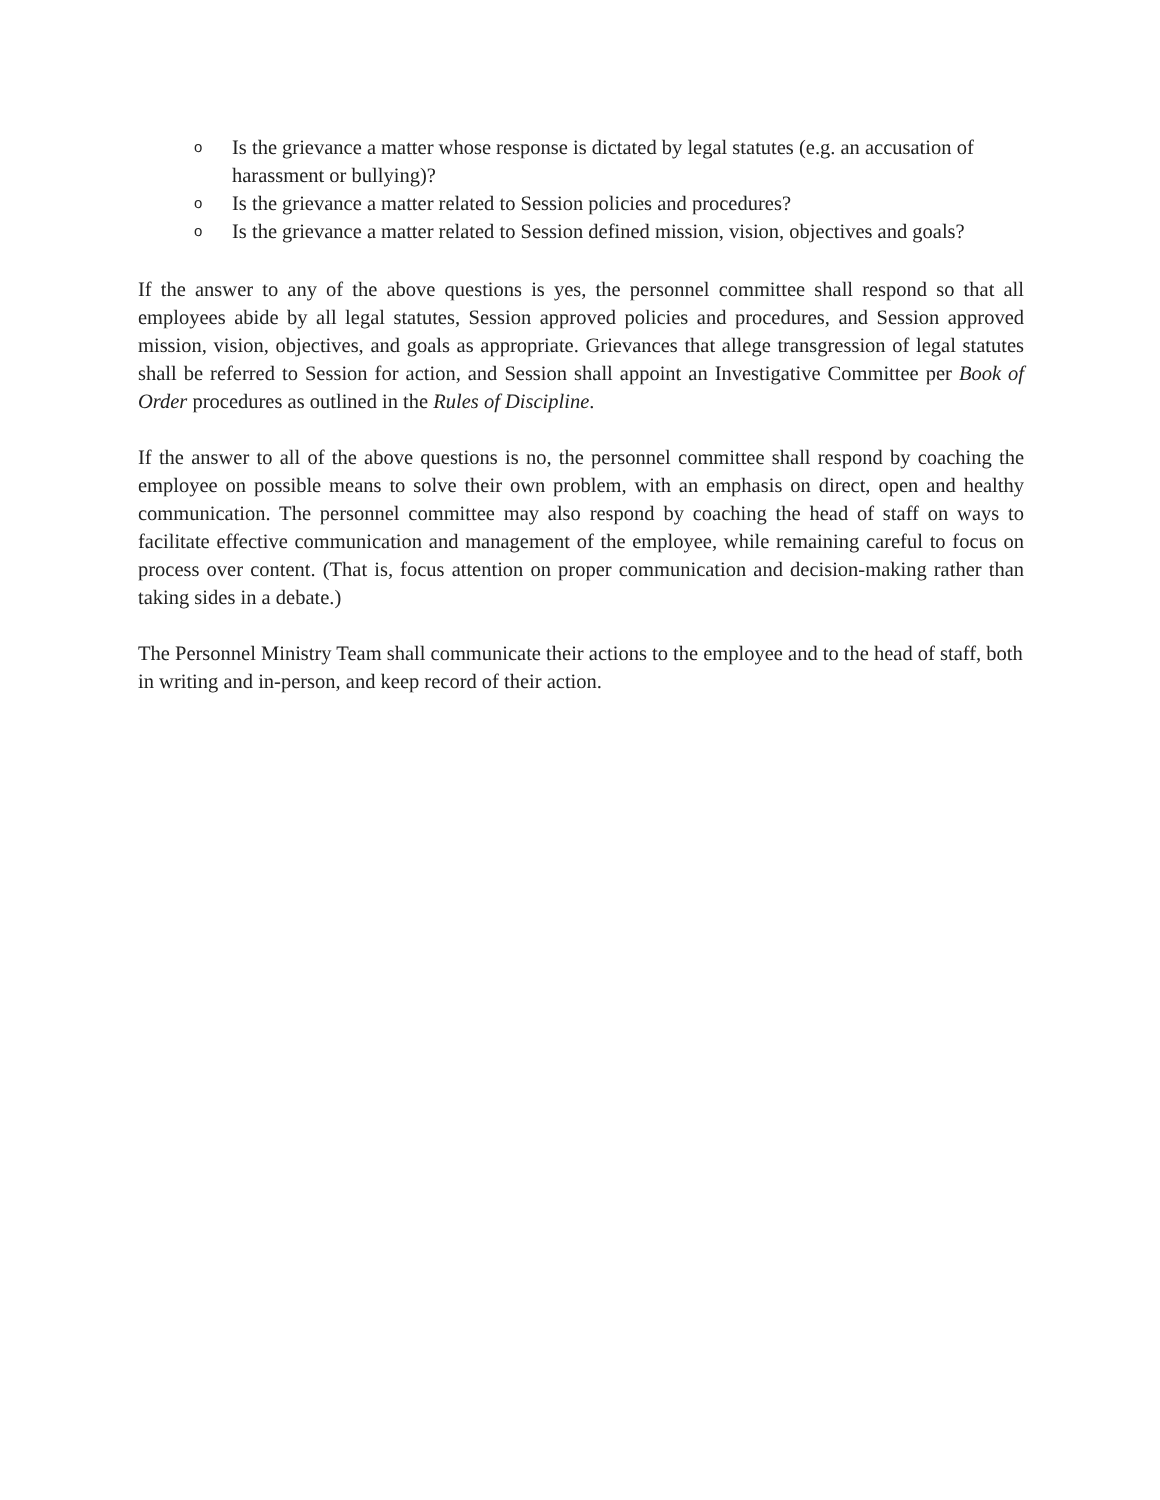o Is the grievance a matter whose response is dictated by legal statutes (e.g. an accusation of harassment or bullying)?
o Is the grievance a matter related to Session policies and procedures?
o Is the grievance a matter related to Session defined mission, vision, objectives and goals?
If the answer to any of the above questions is yes, the personnel committee shall respond so that all employees abide by all legal statutes, Session approved policies and procedures, and Session approved mission, vision, objectives, and goals as appropriate. Grievances that allege transgression of legal statutes shall be referred to Session for action, and Session shall appoint an Investigative Committee per Book of Order procedures as outlined in the Rules of Discipline.
If the answer to all of the above questions is no, the personnel committee shall respond by coaching the employee on possible means to solve their own problem, with an emphasis on direct, open and healthy communication. The personnel committee may also respond by coaching the head of staff on ways to facilitate effective communication and management of the employee, while remaining careful to focus on process over content. (That is, focus attention on proper communication and decision-making rather than taking sides in a debate.)
The Personnel Ministry Team shall communicate their actions to the employee and to the head of staff, both in writing and in-person, and keep record of their action.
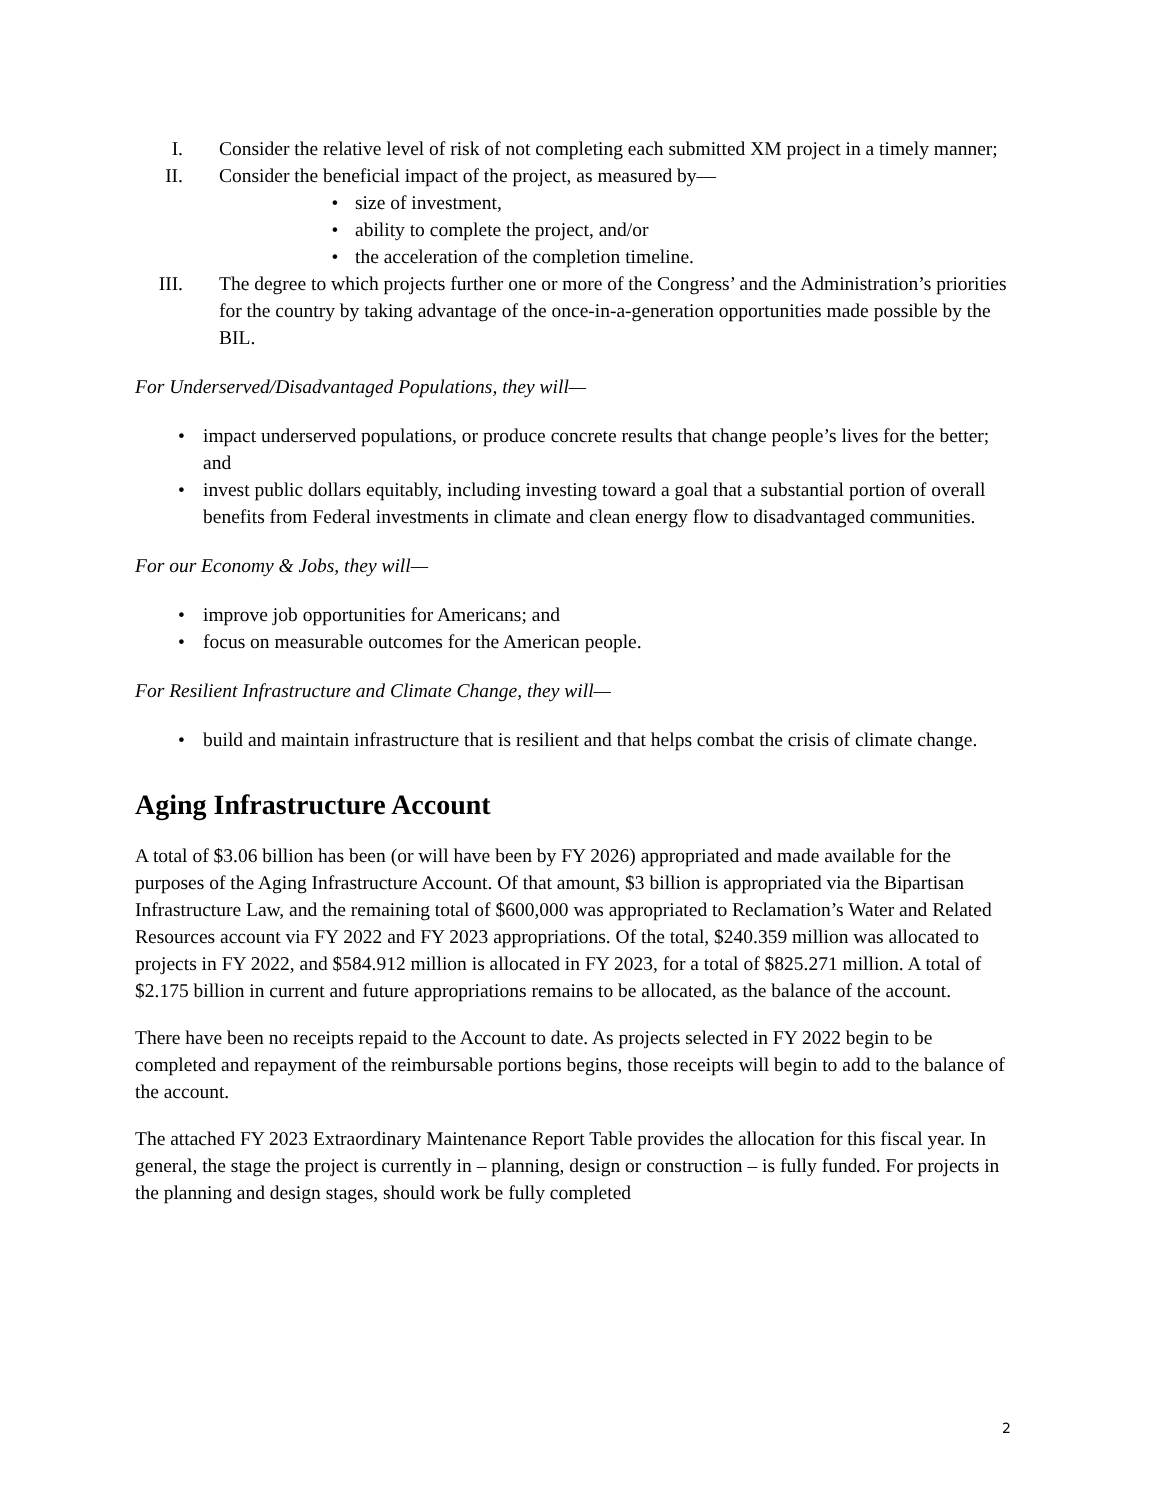I. Consider the relative level of risk of not completing each submitted XM project in a timely manner;
II. Consider the beneficial impact of the project, as measured by—
• size of investment,
• ability to complete the project, and/or
• the acceleration of the completion timeline.
III. The degree to which projects further one or more of the Congress’ and the Administration’s priorities for the country by taking advantage of the once-in-a-generation opportunities made possible by the BIL.
For Underserved/Disadvantaged Populations, they will—
• impact underserved populations, or produce concrete results that change people’s lives for the better; and
• invest public dollars equitably, including investing toward a goal that a substantial portion of overall benefits from Federal investments in climate and clean energy flow to disadvantaged communities.
For our Economy & Jobs, they will—
• improve job opportunities for Americans; and
• focus on measurable outcomes for the American people.
For Resilient Infrastructure and Climate Change, they will—
• build and maintain infrastructure that is resilient and that helps combat the crisis of climate change.
Aging Infrastructure Account
A total of $3.06 billion has been (or will have been by FY 2026) appropriated and made available for the purposes of the Aging Infrastructure Account. Of that amount, $3 billion is appropriated via the Bipartisan Infrastructure Law, and the remaining total of $600,000 was appropriated to Reclamation’s Water and Related Resources account via FY 2022 and FY 2023 appropriations. Of the total, $240.359 million was allocated to projects in FY 2022, and $584.912 million is allocated in FY 2023, for a total of $825.271 million. A total of $2.175 billion in current and future appropriations remains to be allocated, as the balance of the account.
There have been no receipts repaid to the Account to date. As projects selected in FY 2022 begin to be completed and repayment of the reimbursable portions begins, those receipts will begin to add to the balance of the account.
The attached FY 2023 Extraordinary Maintenance Report Table provides the allocation for this fiscal year. In general, the stage the project is currently in – planning, design or construction – is fully funded. For projects in the planning and design stages, should work be fully completed
2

-------

TASK INSTRUCTIONS:
Would you copy every line of the entries in which "completed" appears?

REPLY TO THE EXERCISE:
There have been no receipts repaid to the Account to date. As projects selected in FY 2022 begin to be completed and repayment of the reimbursable portions begins, those receipts will begin to add to the balance of the account.
The attached FY 2023 Extraordinary Maintenance Report Table provides the allocation for this fiscal year. In general, the stage the project is currently in – planning, design or construction – is fully funded. For projects in the planning and design stages, should work be fully completed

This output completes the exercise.